» **Tasks and exercises**:
A - In the article on heart disease risk, why is high cholesterol in the blood no longer seen as the main cause of heart problems? Answer in one to three sentences.
B - Extend the article on heart disease risk, picking up after its last sentence.

» **Document section**:
○ ○ ○ ○
Are Middle Aged Men More Prone to Heart Disease?

For years, heart disease has been associated most prominently with middle aged men. However, recent studies have put this myth to rest. Dr. Robert Beaglehole , WHO Director of Chronic Diseases and Health Promotion, states that “the old stereotype of cardiovascular diseases affecting only stressed, overweight, middle-aged men in developed countries no longer applies.” In fact the burden has shifted from gender to economics– men, women, even children are at risk because 80% of those at risk come from low and middle-income families where healthy dietary and lifestyle habits are difficult to maintain. The emphasis in heart disease risk factors has shifted away from genetic disposition to lifestyle and diets. What this means is that no one is immune from heart disease because of gender and age. What it also means is that everyone has the ability to prevent heart disease by initiating active lifestyle changes.

At the bottom of this shift in attitude is a new understanding of the mechanism behind heart disease. Recent research suggests that atherosclerosis resulting from elevated cholesterol levels in the blood is not the major contributor to heart problems as once thought because half of the people who have heart attacks have normal cholesterol levels. Moreover, improved imaging techniques show that plague formation is not as critical in coronary fatalities as once assumed.

The culprit behind coronary events is now understood to be inflammation. Blood tests that measure C-reactive proteins (CPR) as prediction of heart attack are receiving a great deal of attention these days because elevated levels of this protein indicate active inflammation of the arteries. In fact, studies have shown that healthy middle-aged men with the highest CPR levels were 3 times as likely to suffer a heart attack in the next 6 years than those with the lowest CPR levels.
○ ○ ○ ○
» **Data listing**:
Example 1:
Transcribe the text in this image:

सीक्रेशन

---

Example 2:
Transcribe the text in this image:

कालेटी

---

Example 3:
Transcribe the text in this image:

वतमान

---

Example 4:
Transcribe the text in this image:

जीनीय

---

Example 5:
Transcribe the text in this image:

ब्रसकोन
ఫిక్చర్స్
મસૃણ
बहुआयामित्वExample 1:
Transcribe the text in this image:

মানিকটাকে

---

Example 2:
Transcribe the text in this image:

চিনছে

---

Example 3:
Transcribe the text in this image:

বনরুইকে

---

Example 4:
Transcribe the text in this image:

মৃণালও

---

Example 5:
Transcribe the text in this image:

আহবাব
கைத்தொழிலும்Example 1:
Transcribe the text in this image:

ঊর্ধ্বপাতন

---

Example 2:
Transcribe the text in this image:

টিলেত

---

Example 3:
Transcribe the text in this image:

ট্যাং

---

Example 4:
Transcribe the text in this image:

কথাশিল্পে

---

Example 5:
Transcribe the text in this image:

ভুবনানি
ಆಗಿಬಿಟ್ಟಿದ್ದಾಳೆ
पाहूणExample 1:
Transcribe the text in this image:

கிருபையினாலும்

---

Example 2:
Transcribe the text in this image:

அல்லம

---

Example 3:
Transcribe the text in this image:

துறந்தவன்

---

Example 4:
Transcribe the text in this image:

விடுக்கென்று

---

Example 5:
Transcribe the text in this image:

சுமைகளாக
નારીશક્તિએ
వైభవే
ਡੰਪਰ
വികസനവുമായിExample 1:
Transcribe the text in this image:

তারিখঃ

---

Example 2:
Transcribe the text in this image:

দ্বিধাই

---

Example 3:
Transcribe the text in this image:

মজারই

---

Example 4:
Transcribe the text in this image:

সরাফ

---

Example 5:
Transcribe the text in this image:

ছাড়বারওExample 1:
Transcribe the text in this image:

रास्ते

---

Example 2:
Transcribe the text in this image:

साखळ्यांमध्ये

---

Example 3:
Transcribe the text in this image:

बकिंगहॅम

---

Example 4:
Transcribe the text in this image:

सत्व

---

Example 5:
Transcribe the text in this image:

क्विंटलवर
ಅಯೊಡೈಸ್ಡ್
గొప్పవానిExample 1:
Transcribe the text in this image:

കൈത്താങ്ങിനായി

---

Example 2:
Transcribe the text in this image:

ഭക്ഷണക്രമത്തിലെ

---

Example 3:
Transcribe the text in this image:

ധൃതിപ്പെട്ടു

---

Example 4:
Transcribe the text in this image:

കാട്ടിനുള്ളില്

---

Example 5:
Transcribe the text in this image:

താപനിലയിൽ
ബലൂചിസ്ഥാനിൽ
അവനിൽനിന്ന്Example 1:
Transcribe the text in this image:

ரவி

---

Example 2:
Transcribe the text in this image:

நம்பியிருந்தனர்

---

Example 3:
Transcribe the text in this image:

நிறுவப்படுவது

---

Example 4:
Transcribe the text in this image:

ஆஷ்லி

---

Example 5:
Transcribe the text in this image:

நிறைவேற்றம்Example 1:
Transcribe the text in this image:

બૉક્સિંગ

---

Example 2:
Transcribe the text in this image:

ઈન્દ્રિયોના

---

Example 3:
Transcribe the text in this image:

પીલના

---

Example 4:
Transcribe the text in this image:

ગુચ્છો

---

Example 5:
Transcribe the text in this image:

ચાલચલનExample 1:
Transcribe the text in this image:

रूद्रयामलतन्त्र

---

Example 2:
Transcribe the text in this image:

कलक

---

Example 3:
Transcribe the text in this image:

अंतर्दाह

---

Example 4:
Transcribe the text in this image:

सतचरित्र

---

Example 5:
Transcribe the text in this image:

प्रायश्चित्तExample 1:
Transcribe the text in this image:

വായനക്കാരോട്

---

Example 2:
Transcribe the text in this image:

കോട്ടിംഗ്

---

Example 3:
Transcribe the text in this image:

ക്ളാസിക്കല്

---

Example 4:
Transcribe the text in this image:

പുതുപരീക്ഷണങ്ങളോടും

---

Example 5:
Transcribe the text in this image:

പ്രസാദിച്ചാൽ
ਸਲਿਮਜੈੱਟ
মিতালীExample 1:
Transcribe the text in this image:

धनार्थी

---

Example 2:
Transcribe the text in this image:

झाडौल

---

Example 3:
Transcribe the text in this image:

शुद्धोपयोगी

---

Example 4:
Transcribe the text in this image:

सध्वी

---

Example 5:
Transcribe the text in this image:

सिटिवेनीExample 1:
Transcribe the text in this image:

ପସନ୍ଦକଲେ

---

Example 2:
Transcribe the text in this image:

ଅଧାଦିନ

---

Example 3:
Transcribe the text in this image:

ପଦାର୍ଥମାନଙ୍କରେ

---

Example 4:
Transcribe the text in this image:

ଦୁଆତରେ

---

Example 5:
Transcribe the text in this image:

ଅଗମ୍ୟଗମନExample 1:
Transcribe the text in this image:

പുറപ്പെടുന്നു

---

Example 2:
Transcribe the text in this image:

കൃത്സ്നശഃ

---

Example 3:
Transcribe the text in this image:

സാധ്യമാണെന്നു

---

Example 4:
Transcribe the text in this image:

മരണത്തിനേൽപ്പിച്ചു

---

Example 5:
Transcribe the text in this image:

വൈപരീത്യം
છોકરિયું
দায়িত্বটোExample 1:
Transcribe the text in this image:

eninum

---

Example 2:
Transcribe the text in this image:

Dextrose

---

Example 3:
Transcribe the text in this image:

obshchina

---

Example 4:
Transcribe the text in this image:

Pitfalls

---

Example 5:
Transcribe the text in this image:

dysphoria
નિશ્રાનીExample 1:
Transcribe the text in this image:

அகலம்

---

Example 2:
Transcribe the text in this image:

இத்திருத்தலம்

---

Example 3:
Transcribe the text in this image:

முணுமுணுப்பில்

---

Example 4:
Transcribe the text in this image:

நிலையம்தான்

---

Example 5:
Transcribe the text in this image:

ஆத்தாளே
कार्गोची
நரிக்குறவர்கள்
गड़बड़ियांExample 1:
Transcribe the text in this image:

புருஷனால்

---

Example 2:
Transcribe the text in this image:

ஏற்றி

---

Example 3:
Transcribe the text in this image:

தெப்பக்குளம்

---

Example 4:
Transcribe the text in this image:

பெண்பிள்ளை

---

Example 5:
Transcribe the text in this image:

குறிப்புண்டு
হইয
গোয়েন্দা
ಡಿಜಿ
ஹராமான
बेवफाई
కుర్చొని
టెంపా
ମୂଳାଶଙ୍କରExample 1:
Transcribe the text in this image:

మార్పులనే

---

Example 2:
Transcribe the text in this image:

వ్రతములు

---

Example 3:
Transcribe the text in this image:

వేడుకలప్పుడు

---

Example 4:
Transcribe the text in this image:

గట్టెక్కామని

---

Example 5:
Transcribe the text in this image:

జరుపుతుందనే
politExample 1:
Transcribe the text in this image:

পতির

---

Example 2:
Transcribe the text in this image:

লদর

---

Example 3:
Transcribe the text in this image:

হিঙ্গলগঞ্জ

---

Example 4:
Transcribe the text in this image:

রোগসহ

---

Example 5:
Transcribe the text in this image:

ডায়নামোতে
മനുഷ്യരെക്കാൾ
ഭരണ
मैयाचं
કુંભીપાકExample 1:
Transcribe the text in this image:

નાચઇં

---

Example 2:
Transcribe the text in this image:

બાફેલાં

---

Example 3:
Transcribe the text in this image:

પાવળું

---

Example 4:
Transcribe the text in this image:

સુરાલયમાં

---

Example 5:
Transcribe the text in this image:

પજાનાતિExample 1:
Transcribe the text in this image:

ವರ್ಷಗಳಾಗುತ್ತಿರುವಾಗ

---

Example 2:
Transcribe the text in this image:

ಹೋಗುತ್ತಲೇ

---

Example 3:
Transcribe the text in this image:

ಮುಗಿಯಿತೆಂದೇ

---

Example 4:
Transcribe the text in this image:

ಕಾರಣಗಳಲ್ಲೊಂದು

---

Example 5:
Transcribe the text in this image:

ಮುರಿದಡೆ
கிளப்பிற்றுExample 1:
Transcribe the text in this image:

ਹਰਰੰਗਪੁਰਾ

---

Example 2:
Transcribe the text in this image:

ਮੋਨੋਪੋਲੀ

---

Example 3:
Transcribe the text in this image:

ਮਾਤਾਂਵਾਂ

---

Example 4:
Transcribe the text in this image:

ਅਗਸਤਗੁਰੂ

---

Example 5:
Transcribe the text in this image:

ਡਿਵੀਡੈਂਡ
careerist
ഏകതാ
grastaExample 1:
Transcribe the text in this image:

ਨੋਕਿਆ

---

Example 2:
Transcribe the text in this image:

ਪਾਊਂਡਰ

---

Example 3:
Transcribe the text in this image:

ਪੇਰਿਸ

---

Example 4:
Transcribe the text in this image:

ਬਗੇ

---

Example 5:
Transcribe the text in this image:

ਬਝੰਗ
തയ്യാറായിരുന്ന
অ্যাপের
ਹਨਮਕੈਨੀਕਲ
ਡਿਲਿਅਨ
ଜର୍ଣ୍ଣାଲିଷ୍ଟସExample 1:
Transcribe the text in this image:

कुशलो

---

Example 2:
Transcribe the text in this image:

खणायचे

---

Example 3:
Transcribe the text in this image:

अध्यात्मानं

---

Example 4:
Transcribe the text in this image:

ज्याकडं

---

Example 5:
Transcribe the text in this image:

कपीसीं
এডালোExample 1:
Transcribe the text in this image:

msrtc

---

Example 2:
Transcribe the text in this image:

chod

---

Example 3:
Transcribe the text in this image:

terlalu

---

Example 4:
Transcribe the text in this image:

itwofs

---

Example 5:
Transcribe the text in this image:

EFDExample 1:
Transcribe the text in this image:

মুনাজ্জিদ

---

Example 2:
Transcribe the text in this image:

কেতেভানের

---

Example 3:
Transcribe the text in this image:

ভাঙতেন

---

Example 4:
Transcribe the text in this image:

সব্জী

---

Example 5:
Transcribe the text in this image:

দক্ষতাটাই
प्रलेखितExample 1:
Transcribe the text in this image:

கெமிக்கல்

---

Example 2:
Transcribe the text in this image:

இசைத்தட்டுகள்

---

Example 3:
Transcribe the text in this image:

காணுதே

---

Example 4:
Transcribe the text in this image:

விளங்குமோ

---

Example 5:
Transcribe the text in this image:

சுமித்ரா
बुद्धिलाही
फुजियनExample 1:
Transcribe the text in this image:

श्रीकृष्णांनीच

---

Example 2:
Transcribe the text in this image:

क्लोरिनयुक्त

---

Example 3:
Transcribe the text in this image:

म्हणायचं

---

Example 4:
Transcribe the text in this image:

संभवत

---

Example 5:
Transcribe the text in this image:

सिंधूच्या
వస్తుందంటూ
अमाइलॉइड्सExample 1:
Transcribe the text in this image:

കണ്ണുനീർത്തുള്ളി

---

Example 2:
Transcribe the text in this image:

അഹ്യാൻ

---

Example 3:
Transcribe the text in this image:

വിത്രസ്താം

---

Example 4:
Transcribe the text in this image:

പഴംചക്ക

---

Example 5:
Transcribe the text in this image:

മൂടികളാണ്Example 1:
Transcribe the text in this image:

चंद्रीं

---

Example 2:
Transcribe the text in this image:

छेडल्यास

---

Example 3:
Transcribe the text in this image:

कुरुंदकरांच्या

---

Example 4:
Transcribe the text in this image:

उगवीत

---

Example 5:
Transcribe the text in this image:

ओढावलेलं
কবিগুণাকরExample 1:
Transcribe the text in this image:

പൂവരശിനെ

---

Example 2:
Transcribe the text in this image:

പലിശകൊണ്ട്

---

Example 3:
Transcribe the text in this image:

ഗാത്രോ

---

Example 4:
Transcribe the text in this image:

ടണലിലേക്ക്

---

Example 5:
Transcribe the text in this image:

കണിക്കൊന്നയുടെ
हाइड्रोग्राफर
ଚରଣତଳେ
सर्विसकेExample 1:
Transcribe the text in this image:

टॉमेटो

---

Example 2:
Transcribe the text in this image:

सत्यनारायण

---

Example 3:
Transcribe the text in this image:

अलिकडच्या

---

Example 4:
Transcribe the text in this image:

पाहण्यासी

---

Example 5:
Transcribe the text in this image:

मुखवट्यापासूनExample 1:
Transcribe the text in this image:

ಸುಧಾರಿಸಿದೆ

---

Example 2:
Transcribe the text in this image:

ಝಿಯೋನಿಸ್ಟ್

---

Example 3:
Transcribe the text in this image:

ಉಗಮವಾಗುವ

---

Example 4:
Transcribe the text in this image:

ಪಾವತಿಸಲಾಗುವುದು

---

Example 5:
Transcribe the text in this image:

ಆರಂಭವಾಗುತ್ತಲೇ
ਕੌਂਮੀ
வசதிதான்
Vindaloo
○ ○ ○ ○
» **Responses to the exercise**:
A - Half of the people who have heart attacks have normal cholesterol levels. So atherosclerosis caused by high cholesterol in the blood is no longer thought to be the major contributor to heart problems.

B -
Think of inflammation as a double-edged sword: it enables the body’s immune system to defend itself against invading pathogens; if not turned off, it becomes the culprit that turns the body’s immune system against itself. The aftereffects of this unnatural chronic inflammation is more and more viewed by researchers to be the underlying cause not only of coronary problems, but of diseases like Alzheimer’s, cancer and diabetes.

What does this new shift in thinking mean in terms of prevention?

a) Dr. Andrew Weil In “Healthy Aging” suggests that diet influences inflammation and strongly proposes that we adopt an anti-inflammatory diet that is rich in omega-3, fish, phytonutrients and low in sugar, high-glycemic carbohydrates and red meat. Such a diet would also reduce excess body fat and obesity-both contributing factors towards diabetes and heart disease.

b) Moderate aerobic and strength-training exercises that tone the heart muscle and improve the elasticity of arteries are also recommended as exercise increases mood enhancing endorphins and reduces stress which can cause cardiac arrhythmias.

c) Stop Smoking. The risk of heart attack in smokers is more than double that of non-smokers.

d) Lower blood pressure with breathwork. Dr. David Anderson at the US National Institute of Health suggests that how we breathe may hold the key to how the body regulates blood pressure. Slow breathing not only elicits relaxation response but may also be able to break down the salt we eat. Excess salt is related to hypertension. Meditation and guided imagery visualization are all tools that expand on the use of breathwork.

e) New FDA regulation that requires nutrition labeling to clearly state how much trans fat a product contains will also do much to raise public consciousness of the perils of trans fat. At the same time, public campaigns to identify foods that lower LDL cholesterol are also underway. An example is the new cholesterol-lowering margarines that are fortified with plant sterols that block cholesterol absorption.

Heart disease is no longer the disease of overweight, highly stressed middle-aged men. All of us are empowered to view coronary problems as something we can change through lifestyle and dietary intervention. We can no longer hide behind the myth of “genetic” disposition or family history which unfortunately incapacitates us by indulging our excuse that we are victims of our physiology and that nothing can be done.